Please give back only the lines below from the one containing "[123,275,350,296] recipe wrangling.Rmd: ->" to the one containing "(207, 550) none", each repeated word for word, both ends included.

> **INPUT**:
───

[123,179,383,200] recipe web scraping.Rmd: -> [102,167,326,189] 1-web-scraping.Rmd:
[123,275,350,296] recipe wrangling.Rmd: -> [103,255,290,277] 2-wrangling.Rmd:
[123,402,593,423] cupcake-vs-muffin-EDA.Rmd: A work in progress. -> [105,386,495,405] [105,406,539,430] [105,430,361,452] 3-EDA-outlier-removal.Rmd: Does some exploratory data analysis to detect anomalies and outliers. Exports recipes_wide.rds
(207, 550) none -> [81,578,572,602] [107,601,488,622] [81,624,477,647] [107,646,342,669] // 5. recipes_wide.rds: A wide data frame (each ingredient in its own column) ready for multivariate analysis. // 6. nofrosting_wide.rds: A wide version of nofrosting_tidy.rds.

───

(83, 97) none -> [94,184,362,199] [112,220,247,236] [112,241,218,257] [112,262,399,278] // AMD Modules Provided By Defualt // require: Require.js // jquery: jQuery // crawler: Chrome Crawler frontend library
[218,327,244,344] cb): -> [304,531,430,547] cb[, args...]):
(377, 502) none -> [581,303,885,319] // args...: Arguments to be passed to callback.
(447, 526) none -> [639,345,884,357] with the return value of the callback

───

> **THE COMPLETED TASK**:
[123,275,350,296] recipe wrangling.Rmd: -> [103,255,290,277] 2-wrangling.Rmd:
[123,402,593,423] cupcake-vs-muffin-EDA.Rmd: A work in progress. -> [105,386,495,405] [105,406,539,430] [105,430,361,452] 3-EDA-outlier-removal.Rmd: Does some exploratory data analysis to detect anomalies and outliers. Exports recipes_wide.rds
(207, 550) none -> [81,578,572,602] [107,601,488,622] [81,624,477,647] [107,646,342,669] // 5. recipes_wide.rds: A wide data frame (each ingredient in its own column) ready for multivariate analysis. // 6. nofrosting_wide.rds: A wide version of nofrosting_tidy.rds.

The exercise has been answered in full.